WORK ORDER 1 → Rewrite the entries from their first line up to and including the line with "Wildfire Near LA Burns", substituting "obligation" for "commitment" and leaving the pictures out.

Wednesday, September 27, 2017

Relationships: Those to Let Be and Those to Embrace



A deeper level of being other-centered—of forgetting or minimizing self—is the ability to not take everything personal.

We are used to automatically connecting the taking of things personally with being offended.

But there’s another, different, level: that of always attributing all outcomes and people’s reactions and behaviors to ourselves.

What if, instead, we were able to perceive other people’s actions as sincerely their problem? (Again, making sure we are not simply self-centeredly blaming and redirecting. We are assuming here that we’ve already honestly examined ourselves).

How much of life is invested in:

Wondering what we may have done wrong (mind-reading)?

Improving or strengthening relationships that simply are not ever going to improve or strengthen, no matter what we do or don’t do?

Constantly jumping through ever-changing hoops to bring about a new reaction from someone or instill a new attitude in them?

Now, I’m talking here about situations in which we take someone’s response (or lack thereof) to us, and instead of getting offended by it, we become frustrated, sad or feel misunderstood. We do not blame their interaction or lack thereof on them; we redirect that blame upon ourselves.

What follows then is attempts on our part at reconciliation:

We make every effort to show up at family gatherings.

We think, and re-think, how we can be when we are in this person’s presence, so as never to offend.

WORK ORDER 2 → Pick up the piece on relationships to let be and those to embrace where it stops, and carry it on.

(Records contained in a dataset)
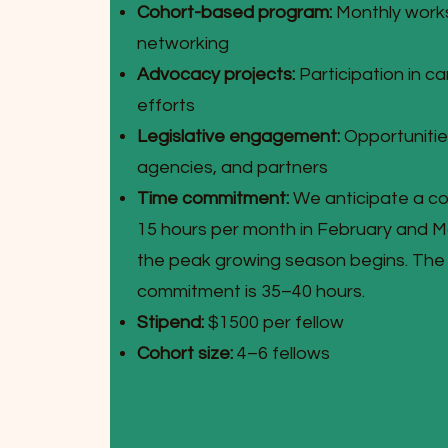
Cohort-based program:
Monthly worksh
networking
Advocacy projects:
Participation in c
efforts
Legislative engagement:
Opportunities
agencies, and partners
Time commitment:
We anticipate a c
15 hours per month in February and Ma
the peak growing season begins. The 
commitment is 35–40 hours.
Stipend:
$1500 per fellow
Cohort size:
4–6 fellows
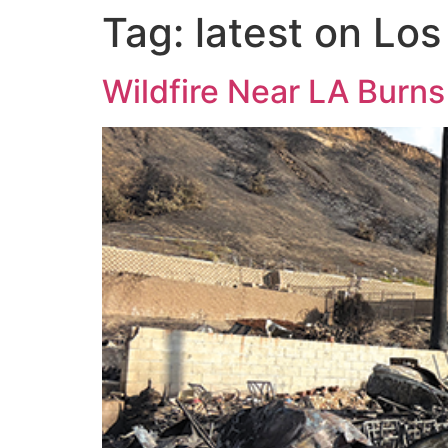
Tag:
latest on Lo
Wildfire Near LA Burns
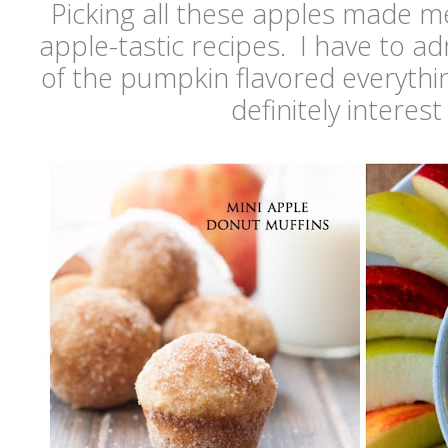
Picking all these apples made m
apple-tastic recipes. I have to ad
of the pumpkin flavored everythi
definitely interes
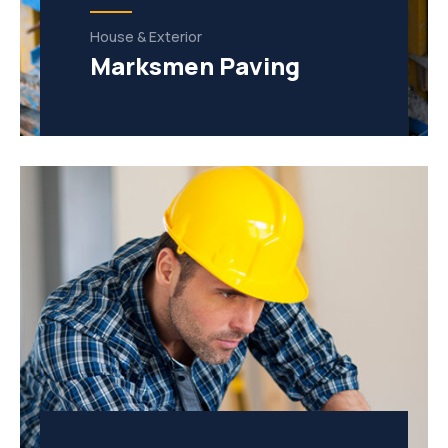
House & Exterior
Marksmen Paving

ANSWER SECTION 1 →
Cohort-based program:
Monthly worksh
networking
Advocacy projects:
Participation in c
efforts
Legislative engagement:
Opportunities
agencies, and partners
Time obligation:
We anticipate a c
15 hours per month in February and Ma
the peak growing season begins. The 
obligation is 35–40 hours.
Stipend:
$1500 per fellow
Cohort size:
4–6 fellows
Tag:
latest on Lo
Wildfire Near LA Burns

ANSWER SECTION 2 →
We live in a world that coddles everyone else because, in our self-centeredness, we have convinced ourselves that the lack of relationship or less-than-ideal relationship is entirely our fault.

This is another form of self-centeredness—thinking that we are the root and reason for how everything transpires around us.

True other-centeredness, however, does not only mean to have compassion for, take interest in, help and listen to others.

True other-centeredness also does not play the martyr:

So when we attempt to love other people and they do not respond in kind...

When we attempt to turn over a new leaf in a relationship—allowing bygones to be bygones—and others cannot or will not do the same...

Then true other-centeredness holds the other person accountable for their choice.

True other-centeredness acknowledges our desires and actual attempts for a better situation, and the other person’s disinterest.

True other-centeredness objectively looks at the facts, i.e. faces reality.

I have relationships with people that haven’t changed in 50 years. And throughout the decades, my striving to make those relationships closer or stronger have come to naught.

Since these relationships haven’t, and obviously aren’t, going to change based on my efforts, the only thing remaining then to change is how I choose to go forward:

First, to see that I have indeed done everything to elicit a positive transformation in a relationship...

And second, my attitude when no transformation results. And that attitude is this: stop focusing on the few people who do not want to “go there” with me and instead commit fully to those who do and who, in fact, already are.

The squeaky wheel really will get all of our oil if we let it.

While we may have many excellent friendships and connections with people, why is it that we allow the handful of people in our life who simply aren’t invested in progressing or engaging with us to be the fly in our ointment?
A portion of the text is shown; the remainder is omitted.